In the following listing, find the lines containing "Дону" and report them.
=== Section Start ===
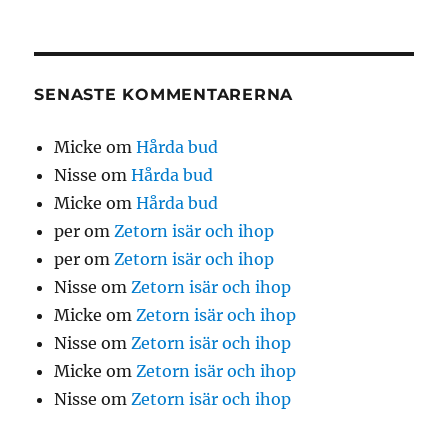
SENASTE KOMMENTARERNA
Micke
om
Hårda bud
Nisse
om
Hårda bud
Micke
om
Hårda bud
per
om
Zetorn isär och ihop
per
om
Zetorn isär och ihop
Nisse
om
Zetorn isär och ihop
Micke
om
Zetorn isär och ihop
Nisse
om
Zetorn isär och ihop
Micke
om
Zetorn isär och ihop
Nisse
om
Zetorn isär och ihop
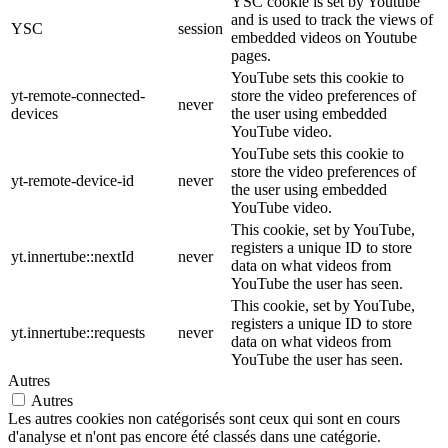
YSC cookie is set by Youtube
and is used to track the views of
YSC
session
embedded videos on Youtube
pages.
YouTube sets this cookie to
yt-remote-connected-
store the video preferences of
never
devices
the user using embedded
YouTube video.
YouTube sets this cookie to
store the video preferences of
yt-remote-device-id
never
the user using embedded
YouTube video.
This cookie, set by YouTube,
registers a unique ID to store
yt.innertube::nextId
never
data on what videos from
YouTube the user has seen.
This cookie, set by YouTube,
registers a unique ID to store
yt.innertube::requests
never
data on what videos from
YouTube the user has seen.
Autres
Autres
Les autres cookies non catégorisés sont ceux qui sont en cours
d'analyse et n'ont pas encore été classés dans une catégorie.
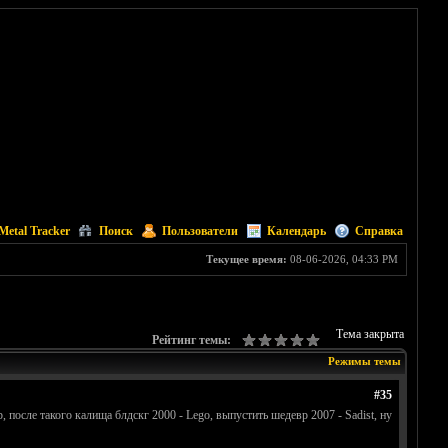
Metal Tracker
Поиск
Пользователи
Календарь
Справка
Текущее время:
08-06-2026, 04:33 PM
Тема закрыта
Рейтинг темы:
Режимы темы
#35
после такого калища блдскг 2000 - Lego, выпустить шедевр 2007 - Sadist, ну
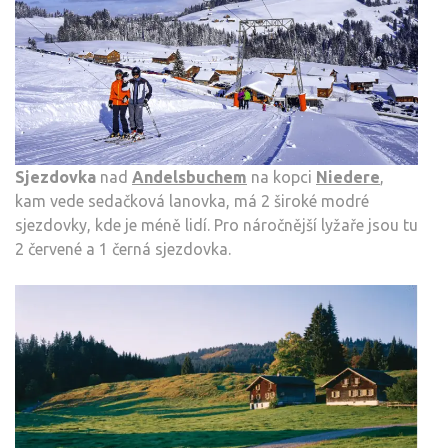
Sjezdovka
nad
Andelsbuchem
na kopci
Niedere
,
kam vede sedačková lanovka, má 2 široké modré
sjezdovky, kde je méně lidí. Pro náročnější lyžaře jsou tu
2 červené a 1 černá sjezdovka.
=== Section End ===
=== Section Start ===
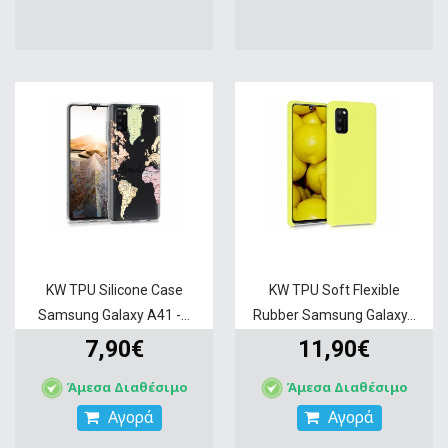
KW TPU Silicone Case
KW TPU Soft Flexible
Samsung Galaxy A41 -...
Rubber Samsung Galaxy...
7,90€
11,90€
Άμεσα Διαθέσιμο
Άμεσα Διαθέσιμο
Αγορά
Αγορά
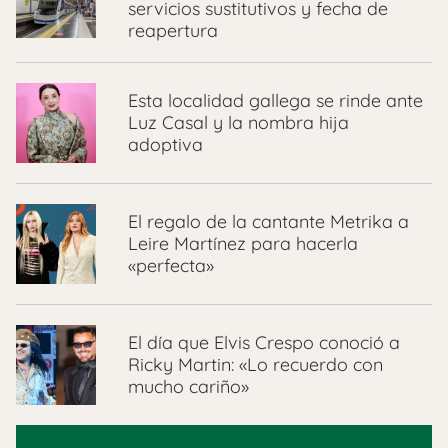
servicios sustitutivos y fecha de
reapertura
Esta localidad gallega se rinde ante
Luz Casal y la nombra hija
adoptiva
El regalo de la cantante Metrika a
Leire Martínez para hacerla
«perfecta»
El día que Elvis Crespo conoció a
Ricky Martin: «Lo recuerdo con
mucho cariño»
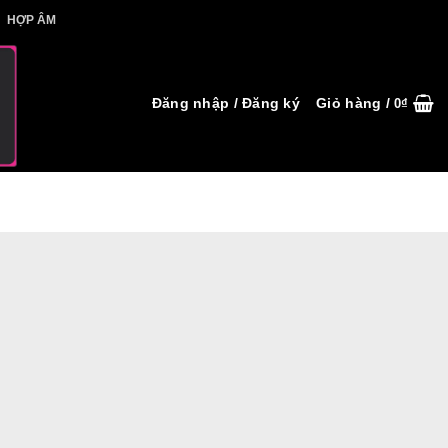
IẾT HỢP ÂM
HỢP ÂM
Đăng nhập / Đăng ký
=== Section End ===
=== Section Start ===
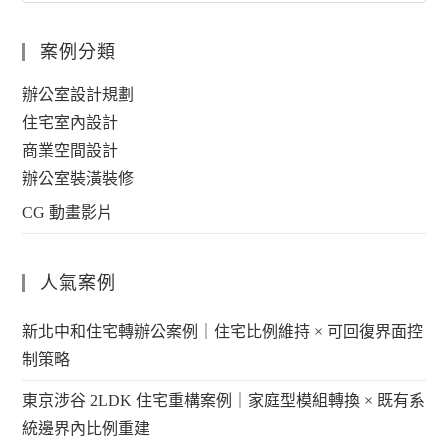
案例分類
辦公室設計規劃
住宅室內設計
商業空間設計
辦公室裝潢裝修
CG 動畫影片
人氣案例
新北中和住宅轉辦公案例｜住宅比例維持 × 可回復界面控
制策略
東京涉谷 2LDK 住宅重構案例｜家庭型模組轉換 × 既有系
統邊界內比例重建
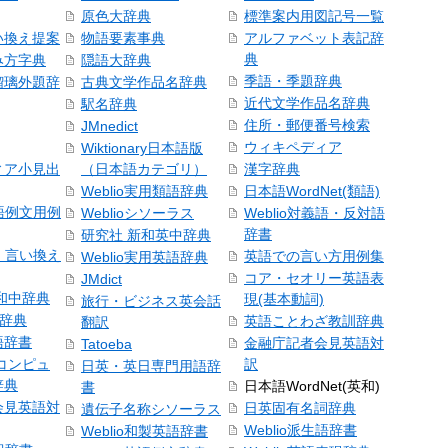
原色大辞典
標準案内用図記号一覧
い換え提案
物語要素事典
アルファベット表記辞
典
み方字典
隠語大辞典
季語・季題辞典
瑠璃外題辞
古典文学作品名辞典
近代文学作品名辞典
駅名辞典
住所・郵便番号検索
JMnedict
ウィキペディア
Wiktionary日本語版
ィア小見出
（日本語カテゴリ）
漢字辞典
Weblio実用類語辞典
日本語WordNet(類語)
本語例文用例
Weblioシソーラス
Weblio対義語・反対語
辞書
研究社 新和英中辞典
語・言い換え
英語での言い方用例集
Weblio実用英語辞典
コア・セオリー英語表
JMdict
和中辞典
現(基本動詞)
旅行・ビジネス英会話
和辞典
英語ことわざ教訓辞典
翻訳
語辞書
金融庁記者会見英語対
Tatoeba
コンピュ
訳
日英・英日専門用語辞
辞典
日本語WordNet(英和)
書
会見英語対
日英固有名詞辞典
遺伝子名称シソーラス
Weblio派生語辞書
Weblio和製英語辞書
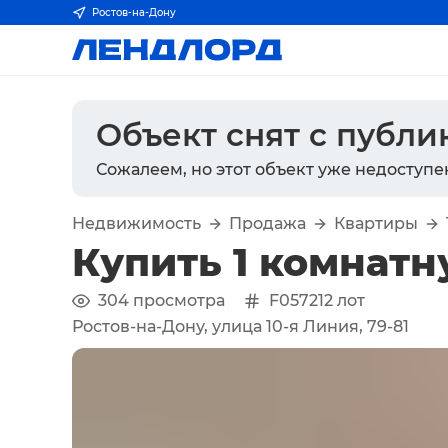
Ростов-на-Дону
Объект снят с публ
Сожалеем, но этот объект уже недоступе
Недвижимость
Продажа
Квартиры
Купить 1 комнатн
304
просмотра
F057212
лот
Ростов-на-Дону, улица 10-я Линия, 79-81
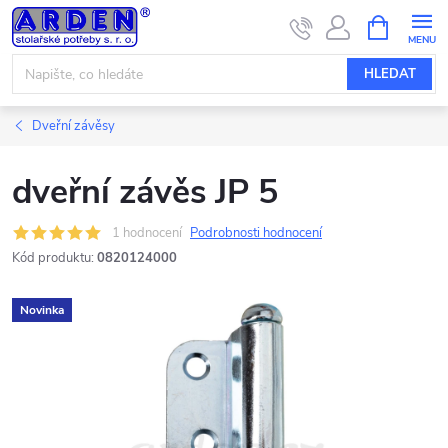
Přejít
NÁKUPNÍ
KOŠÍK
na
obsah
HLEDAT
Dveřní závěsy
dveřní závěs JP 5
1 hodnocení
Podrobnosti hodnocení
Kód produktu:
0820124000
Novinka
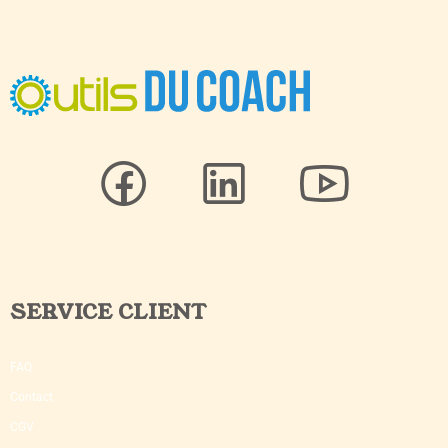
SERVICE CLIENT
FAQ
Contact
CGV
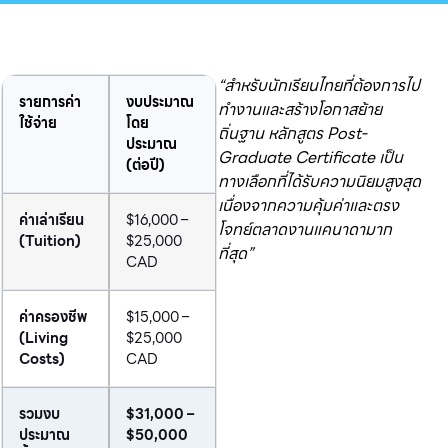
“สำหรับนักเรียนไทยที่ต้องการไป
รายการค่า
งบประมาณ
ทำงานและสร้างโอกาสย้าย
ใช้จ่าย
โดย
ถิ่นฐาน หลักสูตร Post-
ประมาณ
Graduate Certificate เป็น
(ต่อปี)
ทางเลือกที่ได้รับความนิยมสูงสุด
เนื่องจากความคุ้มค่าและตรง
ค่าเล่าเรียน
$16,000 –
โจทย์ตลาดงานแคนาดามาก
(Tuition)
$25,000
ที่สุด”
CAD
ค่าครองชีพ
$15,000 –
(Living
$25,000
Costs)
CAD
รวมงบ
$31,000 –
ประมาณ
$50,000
=== Section End ===
**ANSWER BOX:**
Ростов-на-Дону
Ростов-на-Дону, улица 10-я Линия, 79-81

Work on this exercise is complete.